### WHAT YOU NEED TO DO
Please reproduce, word for word, the lines in the records from the line with "The Ninth and" up to and including the line with "Aspect as to".

<<<<

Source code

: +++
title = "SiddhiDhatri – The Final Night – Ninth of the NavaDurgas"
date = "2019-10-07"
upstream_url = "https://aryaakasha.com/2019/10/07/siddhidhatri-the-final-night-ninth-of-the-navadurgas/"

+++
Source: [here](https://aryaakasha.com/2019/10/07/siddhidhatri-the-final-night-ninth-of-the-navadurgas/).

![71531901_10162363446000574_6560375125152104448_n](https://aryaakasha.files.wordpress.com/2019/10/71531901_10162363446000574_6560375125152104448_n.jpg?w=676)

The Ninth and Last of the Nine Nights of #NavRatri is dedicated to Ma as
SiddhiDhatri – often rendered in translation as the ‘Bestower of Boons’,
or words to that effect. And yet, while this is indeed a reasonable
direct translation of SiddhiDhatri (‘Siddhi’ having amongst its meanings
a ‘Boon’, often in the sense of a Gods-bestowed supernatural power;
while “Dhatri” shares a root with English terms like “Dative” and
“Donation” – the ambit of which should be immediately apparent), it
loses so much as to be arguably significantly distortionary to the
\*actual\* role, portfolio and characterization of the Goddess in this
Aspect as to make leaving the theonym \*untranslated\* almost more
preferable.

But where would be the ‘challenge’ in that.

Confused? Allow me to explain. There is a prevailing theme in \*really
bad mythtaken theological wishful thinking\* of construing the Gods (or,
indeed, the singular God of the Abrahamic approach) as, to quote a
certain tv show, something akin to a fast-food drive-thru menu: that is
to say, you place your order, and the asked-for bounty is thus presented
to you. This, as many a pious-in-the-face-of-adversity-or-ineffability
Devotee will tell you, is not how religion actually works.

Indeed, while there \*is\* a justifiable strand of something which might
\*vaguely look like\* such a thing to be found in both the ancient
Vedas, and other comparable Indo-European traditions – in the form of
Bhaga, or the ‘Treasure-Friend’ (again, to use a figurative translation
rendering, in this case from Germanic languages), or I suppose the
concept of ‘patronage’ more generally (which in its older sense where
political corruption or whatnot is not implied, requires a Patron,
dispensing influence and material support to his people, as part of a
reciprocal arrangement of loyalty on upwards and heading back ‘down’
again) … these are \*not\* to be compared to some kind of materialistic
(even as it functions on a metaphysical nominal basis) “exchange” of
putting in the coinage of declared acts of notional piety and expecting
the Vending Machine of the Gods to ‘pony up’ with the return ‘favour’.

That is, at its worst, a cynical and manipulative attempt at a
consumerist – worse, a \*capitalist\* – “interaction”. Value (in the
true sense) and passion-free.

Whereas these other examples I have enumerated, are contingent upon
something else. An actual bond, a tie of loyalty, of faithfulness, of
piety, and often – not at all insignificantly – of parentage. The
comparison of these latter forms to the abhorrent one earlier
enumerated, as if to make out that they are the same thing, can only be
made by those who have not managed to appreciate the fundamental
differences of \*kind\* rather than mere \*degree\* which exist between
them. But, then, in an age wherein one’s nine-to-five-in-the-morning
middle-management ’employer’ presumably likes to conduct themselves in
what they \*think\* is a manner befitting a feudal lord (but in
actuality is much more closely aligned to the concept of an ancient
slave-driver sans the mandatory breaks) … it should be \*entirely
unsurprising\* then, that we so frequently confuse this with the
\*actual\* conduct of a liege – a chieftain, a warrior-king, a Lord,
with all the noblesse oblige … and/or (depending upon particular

>>>>
<<<<

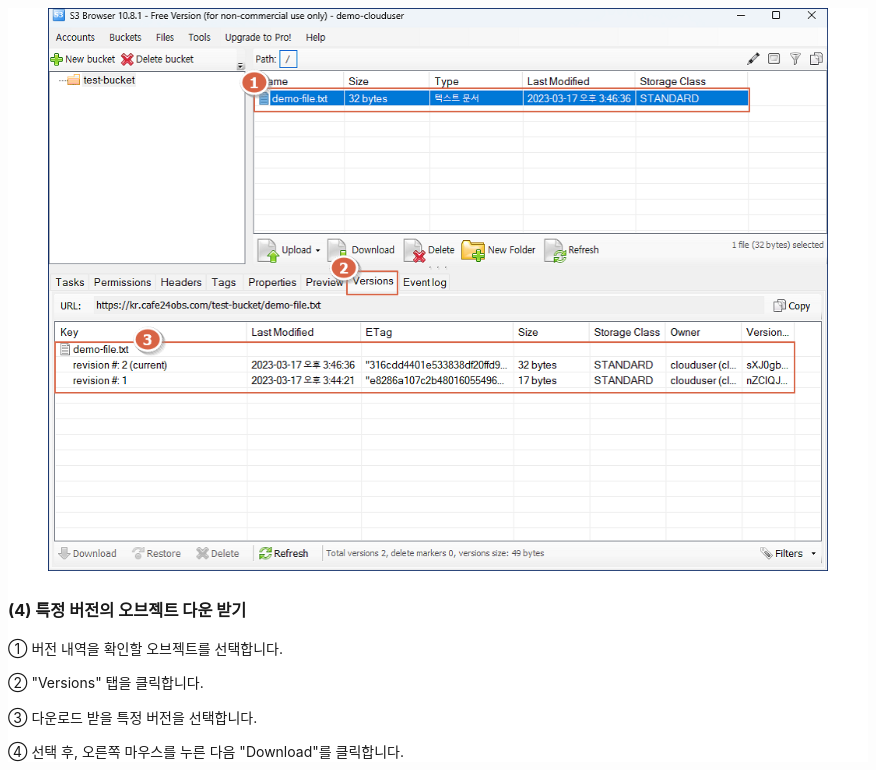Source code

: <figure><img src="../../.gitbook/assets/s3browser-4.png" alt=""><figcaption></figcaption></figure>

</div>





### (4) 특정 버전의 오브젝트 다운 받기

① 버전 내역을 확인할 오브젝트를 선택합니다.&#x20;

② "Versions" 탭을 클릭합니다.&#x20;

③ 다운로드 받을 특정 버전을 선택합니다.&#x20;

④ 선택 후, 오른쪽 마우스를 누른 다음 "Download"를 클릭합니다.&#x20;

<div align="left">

>>>>
<<<<

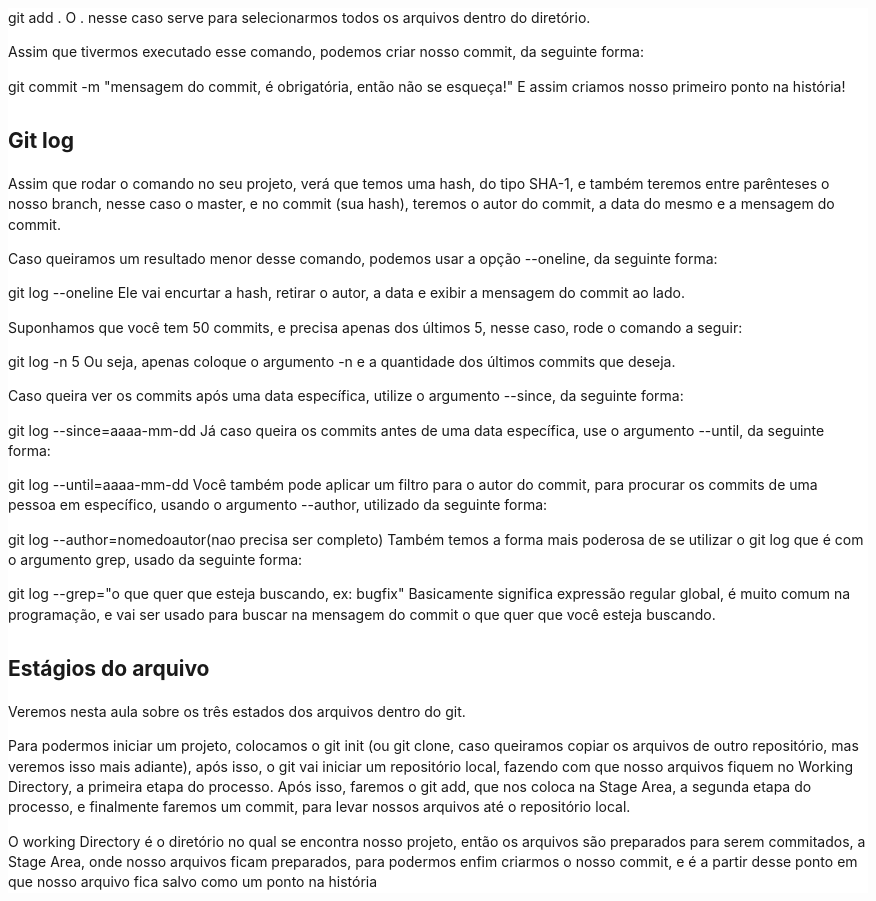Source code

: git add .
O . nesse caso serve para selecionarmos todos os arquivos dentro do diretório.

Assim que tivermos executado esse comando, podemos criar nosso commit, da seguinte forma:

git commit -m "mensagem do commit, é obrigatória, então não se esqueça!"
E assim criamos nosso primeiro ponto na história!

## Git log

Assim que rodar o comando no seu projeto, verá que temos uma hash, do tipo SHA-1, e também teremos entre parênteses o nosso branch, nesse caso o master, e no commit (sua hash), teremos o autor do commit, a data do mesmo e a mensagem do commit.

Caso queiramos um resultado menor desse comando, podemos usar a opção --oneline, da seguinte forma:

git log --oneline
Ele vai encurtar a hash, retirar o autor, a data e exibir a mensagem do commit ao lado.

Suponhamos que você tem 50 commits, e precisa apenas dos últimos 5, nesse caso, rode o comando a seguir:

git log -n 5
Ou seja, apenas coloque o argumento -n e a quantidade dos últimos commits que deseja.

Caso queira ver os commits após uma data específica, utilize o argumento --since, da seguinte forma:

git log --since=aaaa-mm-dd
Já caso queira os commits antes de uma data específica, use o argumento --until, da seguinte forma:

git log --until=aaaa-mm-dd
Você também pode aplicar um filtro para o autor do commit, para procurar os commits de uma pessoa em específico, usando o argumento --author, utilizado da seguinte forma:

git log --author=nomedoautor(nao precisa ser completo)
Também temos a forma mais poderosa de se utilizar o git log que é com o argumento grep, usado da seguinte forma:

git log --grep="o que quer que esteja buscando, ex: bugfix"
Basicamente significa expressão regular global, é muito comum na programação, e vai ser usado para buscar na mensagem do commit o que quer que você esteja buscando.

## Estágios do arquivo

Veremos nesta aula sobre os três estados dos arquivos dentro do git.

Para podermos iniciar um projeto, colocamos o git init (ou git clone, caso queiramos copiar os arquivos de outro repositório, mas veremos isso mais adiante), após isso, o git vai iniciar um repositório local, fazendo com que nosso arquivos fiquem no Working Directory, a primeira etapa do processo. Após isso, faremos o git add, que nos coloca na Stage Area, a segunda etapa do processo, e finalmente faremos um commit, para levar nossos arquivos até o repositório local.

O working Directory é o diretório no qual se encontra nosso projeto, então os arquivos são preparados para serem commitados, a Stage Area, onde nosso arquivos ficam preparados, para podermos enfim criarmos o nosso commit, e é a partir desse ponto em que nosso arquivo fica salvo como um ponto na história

>>>>

### RESPONSE FOR THIS EXERCISE
The Ninth and Last of the Nine Nights of #NavRatri is dedicated to Ma as
SiddhiDhatri – often rendered in translation as the ‘Bestower of Boons’,
or words to that effect. And yet, while this is indeed a reasonable
direct translation of SiddhiDhatri (‘Siddhi’ having amongst its meanings
a ‘Boon’, often in the sense of a Gods-bestowed supernatural power;
while “Dhatri” shares a root with English terms like “Dative” and
“Donation” – the ambit of which should be immediately apparent), it
loses so much as to be arguably significantly distortionary to the
\*actual\* role, portfolio and characterization of the Goddess in this
Aspect as to make leaving the theonym \*untranslated\* almost more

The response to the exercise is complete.